Russia has tightened gasoline rationing this week to St. Petersburg, Belgorod, Kursk, and the occupied parts of Luhansk Oblast—the sharpest single-week escalation of a fuel crisis that has been spreading across Russian regions since Ukrainian drones knocked out roughly 40% of Moscow's primary refining capacity by late May.
In St. Petersburg, the Fontanka outlet reported that Kirishiavtoservis—the filling-station network of the Kinef refinery in neighboring Leningrad Oblast—has imposed a 50-litre per-receipt cap. Some Rosneft stations are limiting customers to 95 litres at a time—roughly the tank capacity of a large SUV, suggesting the cap targets motorists filling jerry cans alongside their tanks. "The situation is hardest with AI-95," a manager at one major oil terminal outside the city told the publication, referring to the higher-octane gasoline grade.
In the occupied parts of Luhansk Oblast, the Russian-installed administration introduced a 20-litre per-customer cap on 2 June, mirroring restrictions already in force across annexed Crimea and Sevastopol. Belgorod and Kursk Oblasts have limited canister sales at Rosneft stations, Meduza reported, citing the Telegram channel Pepel. Rationing has also reached the Moscow region: gas stations in Novaya Moskva have capped fills at 60 litres of gasoline and 100 litres of diesel per customer since 30 May, the OPK network told MSK1.RU.
Crimea: kilometer-long queues and a shadow market
In Crimea, where the crisis began, queues now stretch up to three kilometers, according to footage circulated by residents themselves. AI-95 is sold only on coupons; AI-92 is capped at 20 litres per car, with jerry-can filling banned. Prices climb in real time. "We were standing 52 minutes at the station to try to get our portion. The price for AI-95 was 83.90, then bang—84.90, going up like a clock," one driver told camera crews.
A shadow market has emerged: private cars are allowed to bring 100 litres each onto the peninsula, with middlemen reselling on the roadside. Residents have also reported neighbours siphoning gasoline from parked cars.
38 strikes on Russian refineries since January
Ukrainian drones have hit Russian refineries 38 times since the start of 2026, with 16 of those in May alone and 8 of the country's 10 largest plants taking damage, The Moscow Times reported. Refining in central Russia has "largely ground to a halt," Reuters reported on 20 May, citing official data and industry sources. The Kinef plant was hit in late March and again in early May, after which it fully stopped production. The Slavneft-YANOS refinery in Yaroslavl was struck twice in May, with additional drone attacks targeting other Yaroslavl-area oil infrastructure.

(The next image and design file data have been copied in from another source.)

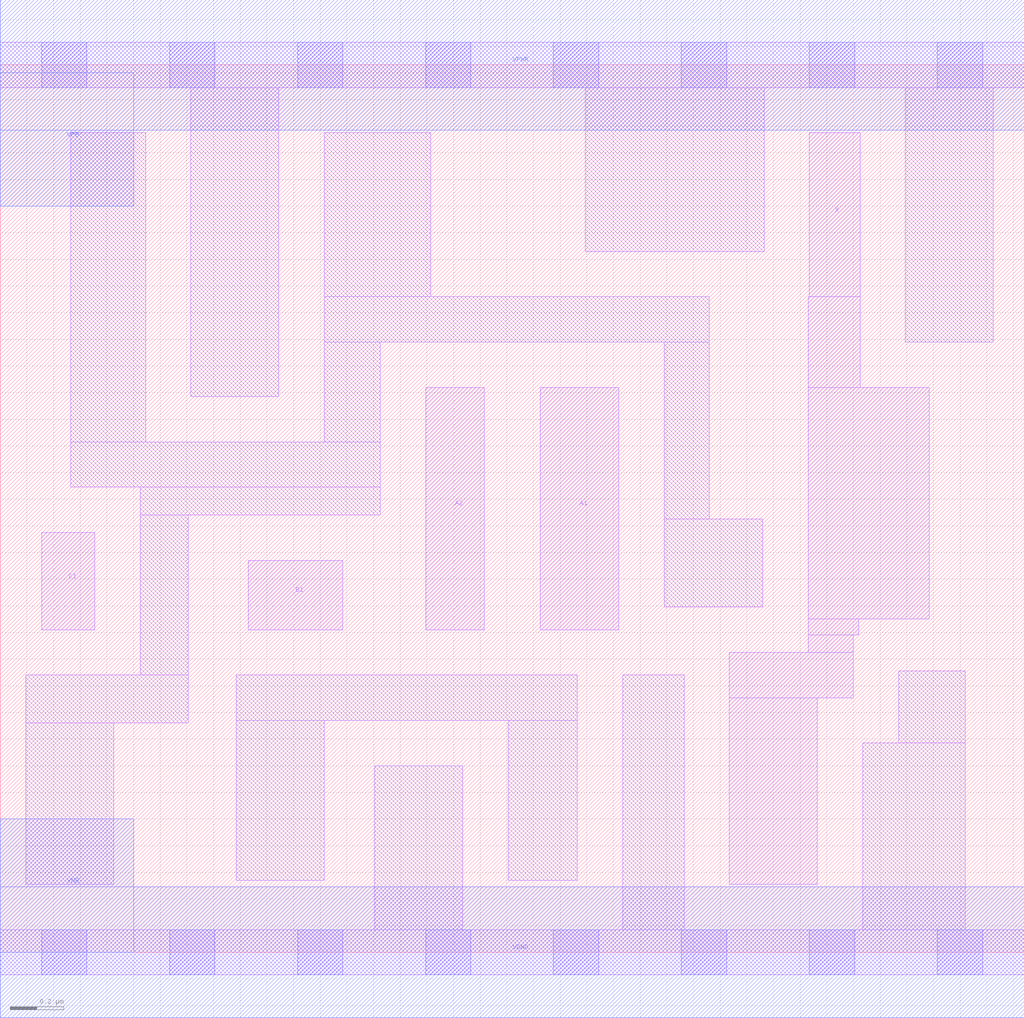
<source format=lef>
# Copyright 2020 The SkyWater PDK Authors
#
# Licensed under the Apache License, Version 2.0 (the "License");
# you may not use this file except in compliance with the License.
# You may obtain a copy of the License at
#
#     https://www.apache.org/licenses/LICENSE-2.0
#
# Unless required by applicable law or agreed to in writing, software
# distributed under the License is distributed on an "AS IS" BASIS,
# WITHOUT WARRANTIES OR CONDITIONS OF ANY KIND, either express or implied.
# See the License for the specific language governing permissions and
# limitations under the License.
#
# SPDX-License-Identifier: Apache-2.0

VERSION 5.5 ;
NAMESCASESENSITIVE ON ;
BUSBITCHARS "[]" ;
DIVIDERCHAR "/" ;
MACRO sky130_fd_sc_lp__o211a_2
  CLASS CORE ;
  SOURCE USER ;
  ORIGIN  0.000000  0.000000 ;
  SIZE  3.840000 BY  3.330000 ;
  SYMMETRY X Y R90 ;
  SITE unit ;
  PIN A1
    ANTENNAGATEAREA  0.315000 ;
    DIRECTION INPUT ;
    USE SIGNAL ;
    PORT
      LAYER li1 ;
        RECT 2.025000 1.210000 2.320000 2.120000 ;
    END
  END A1
  PIN A2
    ANTENNAGATEAREA  0.315000 ;
    DIRECTION INPUT ;
    USE SIGNAL ;
    PORT
      LAYER li1 ;
        RECT 1.595000 1.210000 1.815000 2.120000 ;
    END
  END A2
  PIN B1
    ANTENNAGATEAREA  0.315000 ;
    DIRECTION INPUT ;
    USE SIGNAL ;
    PORT
      LAYER li1 ;
        RECT 0.930000 1.210000 1.285000 1.470000 ;
    END
  END B1
  PIN C1
    ANTENNAGATEAREA  0.315000 ;
    DIRECTION INPUT ;
    USE SIGNAL ;
    PORT
      LAYER li1 ;
        RECT 0.155000 1.210000 0.355000 1.575000 ;
    END
  END C1
  PIN X
    ANTENNADIFFAREA  0.588000 ;
    DIRECTION OUTPUT ;
    USE SIGNAL ;
    PORT
      LAYER li1 ;
        RECT 2.735000 0.255000 3.065000 0.955000 ;
        RECT 2.735000 0.955000 3.200000 1.125000 ;
        RECT 3.030000 1.125000 3.200000 1.190000 ;
        RECT 3.030000 1.190000 3.220000 1.250000 ;
        RECT 3.030000 1.250000 3.485000 2.120000 ;
        RECT 3.030000 2.120000 3.225000 2.460000 ;
        RECT 3.035000 2.460000 3.225000 3.075000 ;
    END
  END X
  PIN VGND
    DIRECTION INOUT ;
    USE GROUND ;
    PORT
      LAYER met1 ;
        RECT 0.000000 -0.245000 3.840000 0.245000 ;
    END
  END VGND
  PIN VNB
    DIRECTION INOUT ;
    USE GROUND ;
    PORT
      LAYER met1 ;
        RECT 0.000000 0.000000 0.500000 0.500000 ;
    END
  END VNB
  PIN VPB
    DIRECTION INOUT ;
    USE POWER ;
    PORT
      LAYER met1 ;
        RECT 0.000000 2.800000 0.500000 3.300000 ;
    END
  END VPB
  PIN VPWR
    DIRECTION INOUT ;
    USE POWER ;
    PORT
      LAYER met1 ;
        RECT 0.000000 3.085000 3.840000 3.575000 ;
    END
  END VPWR
  OBS
    LAYER li1 ;
      RECT 0.000000 -0.085000 3.840000 0.085000 ;
      RECT 0.000000  3.245000 3.840000 3.415000 ;
      RECT 0.095000  0.255000 0.425000 0.860000 ;
      RECT 0.095000  0.860000 0.705000 1.040000 ;
      RECT 0.265000  1.745000 1.425000 1.915000 ;
      RECT 0.265000  1.915000 0.545000 3.075000 ;
      RECT 0.525000  1.040000 0.705000 1.640000 ;
      RECT 0.525000  1.640000 1.425000 1.745000 ;
      RECT 0.715000  2.085000 1.045000 3.245000 ;
      RECT 0.885000  0.270000 1.215000 0.870000 ;
      RECT 0.885000  0.870000 2.165000 1.040000 ;
      RECT 1.215000  1.915000 1.425000 2.290000 ;
      RECT 1.215000  2.290000 2.660000 2.460000 ;
      RECT 1.215000  2.460000 1.615000 3.075000 ;
      RECT 1.405000  0.085000 1.735000 0.700000 ;
      RECT 1.905000  0.270000 2.165000 0.870000 ;
      RECT 2.195000  2.630000 2.865000 3.245000 ;
      RECT 2.335000  0.085000 2.565000 1.040000 ;
      RECT 2.490000  1.295000 2.860000 1.625000 ;
      RECT 2.490000  1.625000 2.660000 2.290000 ;
      RECT 3.235000  0.085000 3.620000 0.785000 ;
      RECT 3.370000  0.785000 3.620000 1.055000 ;
      RECT 3.395000  2.290000 3.725000 3.245000 ;
    LAYER mcon ;
      RECT 0.155000 -0.085000 0.325000 0.085000 ;
      RECT 0.155000  3.245000 0.325000 3.415000 ;
      RECT 0.635000 -0.085000 0.805000 0.085000 ;
      RECT 0.635000  3.245000 0.805000 3.415000 ;
      RECT 1.115000 -0.085000 1.285000 0.085000 ;
      RECT 1.115000  3.245000 1.285000 3.415000 ;
      RECT 1.595000 -0.085000 1.765000 0.085000 ;
      RECT 1.595000  3.245000 1.765000 3.415000 ;
      RECT 2.075000 -0.085000 2.245000 0.085000 ;
      RECT 2.075000  3.245000 2.245000 3.415000 ;
      RECT 2.555000 -0.085000 2.725000 0.085000 ;
      RECT 2.555000  3.245000 2.725000 3.415000 ;
      RECT 3.035000 -0.085000 3.205000 0.085000 ;
      RECT 3.035000  3.245000 3.205000 3.415000 ;
      RECT 3.515000 -0.085000 3.685000 0.085000 ;
      RECT 3.515000  3.245000 3.685000 3.415000 ;
  END
END sky130_fd_sc_lp__o211a_2

</source>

President Volodymyr Zelenskyy said Ukrainian forces had hit 15 Russian refineries since January, taking nearly 40% of the country's primary refining capacity offline as of May. "For a country that was not so long ago described as a gas station, losing even this is a major story and a major loss," he said.
Moscow's response: export bans and Belarus imports
Russia's gasoline export ban, in place since late July 2025 and extended multiple times since, currently runs through 31 July. The Kremlin also capped aviation fuel exports starting 1 June and has ramped up gasoline imports from Belarus—from 45,000 tons in September 2025 to a target of 300,000 tons per month under proposals advanced by Deputy PM Alexander Novak, citing Kommersant. Government sources told Kommersant an export ban to Eurasian Economic Union partners is under discussion. Wholesale prices on the Russian exchange have risen more than 20% since January, with retail outpacing inflation.
"We currently see acute shortages only in Crimea. In the rest of Russia, stocks remain but current supply is short. If the situation does not stabilize, the deficit will spread by late July or early August," one trader told Kommersant.
The crisis lands on top of a federal budget that contains Russia's first nominal cut to the "national defense" line since the start of the full-scale invasion. The Finance Ministry has reduced the line from 13.5 trillion to 12.6 trillion roubles for 2026—a real-terms reduction once roughly 4–5% inflation is factored in. SIPRI's broader measure of total military spending, which includes national security and other items, shows a similar trajectory: roughly 16 trillion roubles in 2025 dropping to 14.9 trillion in the 2026 plan, or 6.3% of GDP. Zelenskyy has linked the squeeze on the budget to the cumulative pressure of Ukrainian long-range strikes on Russian oil infrastructure, alongside falling export revenue.